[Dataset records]
....
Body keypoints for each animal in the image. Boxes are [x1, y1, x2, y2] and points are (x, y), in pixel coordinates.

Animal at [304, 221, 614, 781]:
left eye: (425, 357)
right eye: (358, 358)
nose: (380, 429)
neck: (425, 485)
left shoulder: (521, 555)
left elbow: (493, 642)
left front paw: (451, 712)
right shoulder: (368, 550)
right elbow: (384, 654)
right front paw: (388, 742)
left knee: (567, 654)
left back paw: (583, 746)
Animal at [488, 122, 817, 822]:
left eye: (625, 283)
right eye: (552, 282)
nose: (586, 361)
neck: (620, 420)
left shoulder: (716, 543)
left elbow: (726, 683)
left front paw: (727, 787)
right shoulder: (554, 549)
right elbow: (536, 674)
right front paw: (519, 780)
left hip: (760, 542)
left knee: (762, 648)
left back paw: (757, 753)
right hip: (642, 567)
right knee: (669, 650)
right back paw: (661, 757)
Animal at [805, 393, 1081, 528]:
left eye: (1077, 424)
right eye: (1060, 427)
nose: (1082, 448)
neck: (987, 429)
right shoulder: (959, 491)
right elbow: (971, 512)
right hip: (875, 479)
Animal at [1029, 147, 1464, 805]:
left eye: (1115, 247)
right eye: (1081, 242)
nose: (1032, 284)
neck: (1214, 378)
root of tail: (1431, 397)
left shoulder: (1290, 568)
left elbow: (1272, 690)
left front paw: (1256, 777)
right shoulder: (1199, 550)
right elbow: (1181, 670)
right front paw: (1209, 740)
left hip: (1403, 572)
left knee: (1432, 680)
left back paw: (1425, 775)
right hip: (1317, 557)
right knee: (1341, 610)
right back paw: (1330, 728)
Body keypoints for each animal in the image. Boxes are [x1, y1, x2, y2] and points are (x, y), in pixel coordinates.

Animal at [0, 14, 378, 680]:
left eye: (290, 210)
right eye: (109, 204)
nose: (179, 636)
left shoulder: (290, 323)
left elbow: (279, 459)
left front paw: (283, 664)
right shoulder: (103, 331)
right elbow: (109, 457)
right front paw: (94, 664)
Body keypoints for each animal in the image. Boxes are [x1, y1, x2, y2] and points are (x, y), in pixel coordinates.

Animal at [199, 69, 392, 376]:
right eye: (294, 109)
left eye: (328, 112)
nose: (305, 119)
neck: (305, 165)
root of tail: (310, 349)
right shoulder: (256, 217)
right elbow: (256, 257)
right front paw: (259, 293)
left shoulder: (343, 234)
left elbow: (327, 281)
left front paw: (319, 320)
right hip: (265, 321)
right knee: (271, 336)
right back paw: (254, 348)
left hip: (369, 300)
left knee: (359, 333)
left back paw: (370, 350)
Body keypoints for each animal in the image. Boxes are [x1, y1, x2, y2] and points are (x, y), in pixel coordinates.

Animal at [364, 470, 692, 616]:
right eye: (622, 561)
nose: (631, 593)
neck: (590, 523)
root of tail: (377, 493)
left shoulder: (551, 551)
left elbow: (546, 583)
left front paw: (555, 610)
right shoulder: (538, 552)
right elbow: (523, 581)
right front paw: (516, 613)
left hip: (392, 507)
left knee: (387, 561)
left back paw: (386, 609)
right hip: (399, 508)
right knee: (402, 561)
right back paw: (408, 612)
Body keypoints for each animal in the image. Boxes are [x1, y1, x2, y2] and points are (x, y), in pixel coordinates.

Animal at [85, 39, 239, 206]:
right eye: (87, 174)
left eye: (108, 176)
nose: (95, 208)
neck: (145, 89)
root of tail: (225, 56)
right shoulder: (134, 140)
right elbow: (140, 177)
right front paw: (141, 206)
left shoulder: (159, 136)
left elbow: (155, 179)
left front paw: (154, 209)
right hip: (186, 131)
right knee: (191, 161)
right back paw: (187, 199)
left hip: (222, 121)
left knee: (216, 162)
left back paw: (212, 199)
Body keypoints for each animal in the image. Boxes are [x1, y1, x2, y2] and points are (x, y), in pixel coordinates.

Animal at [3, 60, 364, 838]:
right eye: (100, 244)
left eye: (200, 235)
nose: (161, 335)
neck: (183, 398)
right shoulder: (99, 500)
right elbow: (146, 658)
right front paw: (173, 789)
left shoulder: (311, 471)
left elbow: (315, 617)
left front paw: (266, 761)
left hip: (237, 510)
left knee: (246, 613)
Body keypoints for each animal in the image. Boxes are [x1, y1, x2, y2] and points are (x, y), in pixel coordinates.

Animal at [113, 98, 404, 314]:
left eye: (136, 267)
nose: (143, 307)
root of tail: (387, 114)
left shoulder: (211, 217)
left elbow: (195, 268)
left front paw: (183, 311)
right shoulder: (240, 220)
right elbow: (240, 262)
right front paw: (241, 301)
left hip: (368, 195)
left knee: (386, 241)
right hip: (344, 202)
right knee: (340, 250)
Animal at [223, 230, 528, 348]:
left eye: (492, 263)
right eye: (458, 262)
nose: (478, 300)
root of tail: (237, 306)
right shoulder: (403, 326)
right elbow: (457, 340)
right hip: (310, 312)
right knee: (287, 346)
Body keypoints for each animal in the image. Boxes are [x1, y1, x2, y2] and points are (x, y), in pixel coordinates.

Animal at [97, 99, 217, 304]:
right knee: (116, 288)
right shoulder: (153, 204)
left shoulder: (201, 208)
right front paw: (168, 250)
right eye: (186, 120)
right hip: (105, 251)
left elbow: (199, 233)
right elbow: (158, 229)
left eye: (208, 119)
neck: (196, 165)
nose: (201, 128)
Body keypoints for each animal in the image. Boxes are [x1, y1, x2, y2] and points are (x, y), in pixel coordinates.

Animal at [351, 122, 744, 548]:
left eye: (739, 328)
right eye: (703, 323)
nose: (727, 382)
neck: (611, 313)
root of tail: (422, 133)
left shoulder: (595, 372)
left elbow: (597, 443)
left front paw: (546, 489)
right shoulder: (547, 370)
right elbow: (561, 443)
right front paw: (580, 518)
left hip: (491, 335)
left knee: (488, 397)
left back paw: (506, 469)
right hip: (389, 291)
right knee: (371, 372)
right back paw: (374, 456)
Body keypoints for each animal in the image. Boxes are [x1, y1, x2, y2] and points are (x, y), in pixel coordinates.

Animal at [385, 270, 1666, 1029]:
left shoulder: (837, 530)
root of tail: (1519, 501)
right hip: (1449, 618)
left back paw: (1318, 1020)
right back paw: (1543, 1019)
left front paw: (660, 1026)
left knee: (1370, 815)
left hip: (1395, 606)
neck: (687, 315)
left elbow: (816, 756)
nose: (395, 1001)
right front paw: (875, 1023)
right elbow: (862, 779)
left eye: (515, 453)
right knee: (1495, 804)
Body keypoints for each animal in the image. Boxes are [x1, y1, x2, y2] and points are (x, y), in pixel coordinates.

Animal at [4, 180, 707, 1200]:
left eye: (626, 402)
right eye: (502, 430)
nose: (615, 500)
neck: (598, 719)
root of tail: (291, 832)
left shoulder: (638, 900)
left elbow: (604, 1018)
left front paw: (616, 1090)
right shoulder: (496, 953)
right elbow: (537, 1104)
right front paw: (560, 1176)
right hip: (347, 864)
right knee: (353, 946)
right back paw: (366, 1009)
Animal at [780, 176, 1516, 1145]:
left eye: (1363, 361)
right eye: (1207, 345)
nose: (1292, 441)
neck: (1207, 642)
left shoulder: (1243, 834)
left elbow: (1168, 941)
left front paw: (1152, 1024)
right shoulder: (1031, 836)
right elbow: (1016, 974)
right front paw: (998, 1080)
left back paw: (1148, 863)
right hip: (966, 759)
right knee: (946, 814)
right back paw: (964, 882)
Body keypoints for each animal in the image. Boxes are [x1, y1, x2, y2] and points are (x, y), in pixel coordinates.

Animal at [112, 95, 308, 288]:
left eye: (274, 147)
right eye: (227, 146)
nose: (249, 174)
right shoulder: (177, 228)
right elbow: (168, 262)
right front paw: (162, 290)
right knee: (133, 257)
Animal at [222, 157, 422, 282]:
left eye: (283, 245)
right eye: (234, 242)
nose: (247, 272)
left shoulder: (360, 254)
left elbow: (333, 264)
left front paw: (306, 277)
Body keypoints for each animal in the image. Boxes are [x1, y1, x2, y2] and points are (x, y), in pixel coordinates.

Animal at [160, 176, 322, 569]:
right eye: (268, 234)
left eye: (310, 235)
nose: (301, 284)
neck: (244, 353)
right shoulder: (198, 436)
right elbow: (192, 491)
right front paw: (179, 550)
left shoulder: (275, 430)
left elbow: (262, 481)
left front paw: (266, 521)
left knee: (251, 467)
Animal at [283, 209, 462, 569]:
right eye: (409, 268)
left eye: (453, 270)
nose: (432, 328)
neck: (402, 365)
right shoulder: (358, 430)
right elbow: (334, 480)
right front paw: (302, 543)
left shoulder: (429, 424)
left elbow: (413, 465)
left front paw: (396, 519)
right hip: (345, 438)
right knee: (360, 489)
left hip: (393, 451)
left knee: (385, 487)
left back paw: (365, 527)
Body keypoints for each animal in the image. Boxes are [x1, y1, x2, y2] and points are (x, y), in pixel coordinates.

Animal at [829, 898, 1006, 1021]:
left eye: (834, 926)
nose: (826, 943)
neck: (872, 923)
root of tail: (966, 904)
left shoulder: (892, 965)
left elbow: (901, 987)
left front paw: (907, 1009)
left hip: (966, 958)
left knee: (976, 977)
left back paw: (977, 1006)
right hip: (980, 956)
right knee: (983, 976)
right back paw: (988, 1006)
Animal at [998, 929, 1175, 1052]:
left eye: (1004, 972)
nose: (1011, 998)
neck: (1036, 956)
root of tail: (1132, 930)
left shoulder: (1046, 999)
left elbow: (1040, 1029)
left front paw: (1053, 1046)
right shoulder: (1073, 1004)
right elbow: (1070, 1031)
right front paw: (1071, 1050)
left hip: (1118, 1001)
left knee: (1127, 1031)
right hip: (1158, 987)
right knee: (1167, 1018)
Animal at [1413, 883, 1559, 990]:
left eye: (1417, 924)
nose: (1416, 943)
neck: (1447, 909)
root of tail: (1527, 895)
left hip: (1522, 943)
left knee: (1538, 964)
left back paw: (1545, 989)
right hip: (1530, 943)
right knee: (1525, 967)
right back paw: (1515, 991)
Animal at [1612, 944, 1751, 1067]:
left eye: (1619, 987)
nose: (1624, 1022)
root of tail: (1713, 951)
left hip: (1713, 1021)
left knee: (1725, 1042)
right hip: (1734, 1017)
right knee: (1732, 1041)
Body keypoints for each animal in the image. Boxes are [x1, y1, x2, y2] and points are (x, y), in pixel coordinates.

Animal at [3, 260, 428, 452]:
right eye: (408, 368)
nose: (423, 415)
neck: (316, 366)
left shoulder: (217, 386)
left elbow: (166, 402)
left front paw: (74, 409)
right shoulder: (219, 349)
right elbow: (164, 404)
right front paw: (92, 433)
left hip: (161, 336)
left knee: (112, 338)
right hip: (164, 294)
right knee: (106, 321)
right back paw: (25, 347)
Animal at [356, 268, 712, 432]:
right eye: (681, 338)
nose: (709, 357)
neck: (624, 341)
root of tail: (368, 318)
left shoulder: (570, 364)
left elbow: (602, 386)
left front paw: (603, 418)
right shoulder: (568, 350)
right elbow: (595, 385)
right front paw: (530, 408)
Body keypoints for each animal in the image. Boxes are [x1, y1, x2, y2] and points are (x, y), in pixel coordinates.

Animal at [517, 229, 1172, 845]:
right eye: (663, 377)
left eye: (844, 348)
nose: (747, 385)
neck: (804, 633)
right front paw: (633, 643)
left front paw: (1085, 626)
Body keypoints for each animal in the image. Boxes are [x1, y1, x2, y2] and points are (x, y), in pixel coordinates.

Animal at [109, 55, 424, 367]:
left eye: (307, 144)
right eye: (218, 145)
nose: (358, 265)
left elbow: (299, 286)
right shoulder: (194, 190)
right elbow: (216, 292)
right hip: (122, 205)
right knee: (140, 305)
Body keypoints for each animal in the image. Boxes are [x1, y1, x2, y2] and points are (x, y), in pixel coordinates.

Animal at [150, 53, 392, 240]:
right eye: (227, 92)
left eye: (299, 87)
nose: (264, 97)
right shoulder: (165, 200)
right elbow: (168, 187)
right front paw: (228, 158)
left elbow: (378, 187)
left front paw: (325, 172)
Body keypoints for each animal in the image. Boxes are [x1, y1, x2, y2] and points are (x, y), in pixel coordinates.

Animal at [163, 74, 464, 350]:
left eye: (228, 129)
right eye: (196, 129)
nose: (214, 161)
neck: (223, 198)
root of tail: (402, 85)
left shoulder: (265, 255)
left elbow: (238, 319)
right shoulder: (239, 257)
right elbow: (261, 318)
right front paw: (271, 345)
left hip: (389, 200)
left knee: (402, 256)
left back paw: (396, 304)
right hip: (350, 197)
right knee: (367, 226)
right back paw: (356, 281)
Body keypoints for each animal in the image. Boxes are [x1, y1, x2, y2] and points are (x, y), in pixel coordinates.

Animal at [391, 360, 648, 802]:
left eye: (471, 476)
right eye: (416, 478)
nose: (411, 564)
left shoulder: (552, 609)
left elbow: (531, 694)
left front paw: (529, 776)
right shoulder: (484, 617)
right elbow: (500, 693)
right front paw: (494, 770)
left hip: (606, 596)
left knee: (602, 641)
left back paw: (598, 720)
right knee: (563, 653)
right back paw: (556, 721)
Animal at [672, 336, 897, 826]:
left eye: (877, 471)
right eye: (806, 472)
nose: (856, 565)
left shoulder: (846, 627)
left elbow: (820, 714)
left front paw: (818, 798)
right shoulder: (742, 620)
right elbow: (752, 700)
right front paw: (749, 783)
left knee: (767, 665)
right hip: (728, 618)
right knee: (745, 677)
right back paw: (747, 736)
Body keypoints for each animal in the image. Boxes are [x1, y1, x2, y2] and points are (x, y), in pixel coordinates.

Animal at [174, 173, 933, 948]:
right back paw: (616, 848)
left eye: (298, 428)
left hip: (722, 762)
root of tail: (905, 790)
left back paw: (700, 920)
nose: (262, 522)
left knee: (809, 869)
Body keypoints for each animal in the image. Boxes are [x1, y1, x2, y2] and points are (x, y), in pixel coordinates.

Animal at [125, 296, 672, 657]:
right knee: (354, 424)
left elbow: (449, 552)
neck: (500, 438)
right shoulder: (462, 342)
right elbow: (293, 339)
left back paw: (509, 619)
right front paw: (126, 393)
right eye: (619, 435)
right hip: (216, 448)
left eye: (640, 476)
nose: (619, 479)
....
- TASK INSTRUCTIONS: Write out the records exactly, starting at the first line and stopping after the line that contains "right back paw: (1330, 728)".

- ANSWER FOR THE TASK:
Body keypoints for each animal in the image. Boxes are [x1, y1, x2, y2] and points are (x, y), in pixel coordinates.

Animal at [304, 221, 614, 781]:
left eye: (425, 357)
right eye: (358, 358)
nose: (380, 429)
neck: (425, 485)
left shoulder: (521, 555)
left elbow: (493, 642)
left front paw: (451, 712)
right shoulder: (368, 550)
right elbow: (384, 654)
right front paw: (388, 742)
left knee: (567, 654)
left back paw: (583, 746)
Animal at [488, 122, 817, 822]:
left eye: (625, 283)
right eye: (552, 282)
nose: (586, 361)
neck: (620, 420)
left shoulder: (716, 543)
left elbow: (726, 683)
left front paw: (727, 787)
right shoulder: (554, 549)
right elbow: (536, 674)
right front paw: (519, 780)
left hip: (760, 542)
left knee: (762, 648)
left back paw: (757, 753)
right hip: (642, 567)
right knee: (669, 650)
right back paw: (661, 757)
Animal at [805, 393, 1081, 528]:
left eye: (1077, 424)
right eye: (1060, 427)
nose: (1082, 448)
neck: (987, 429)
right shoulder: (959, 491)
right elbow: (971, 512)
right hip: (875, 479)
Animal at [1029, 147, 1464, 805]:
left eye: (1115, 247)
right eye: (1081, 242)
nose: (1032, 284)
neck: (1214, 378)
root of tail: (1431, 397)
left shoulder: (1290, 568)
left elbow: (1272, 690)
left front paw: (1256, 777)
right shoulder: (1199, 550)
right elbow: (1181, 670)
right front paw: (1209, 740)
left hip: (1403, 572)
left knee: (1432, 680)
left back paw: (1425, 775)
right hip: (1317, 557)
right knee: (1341, 610)
right back paw: (1330, 728)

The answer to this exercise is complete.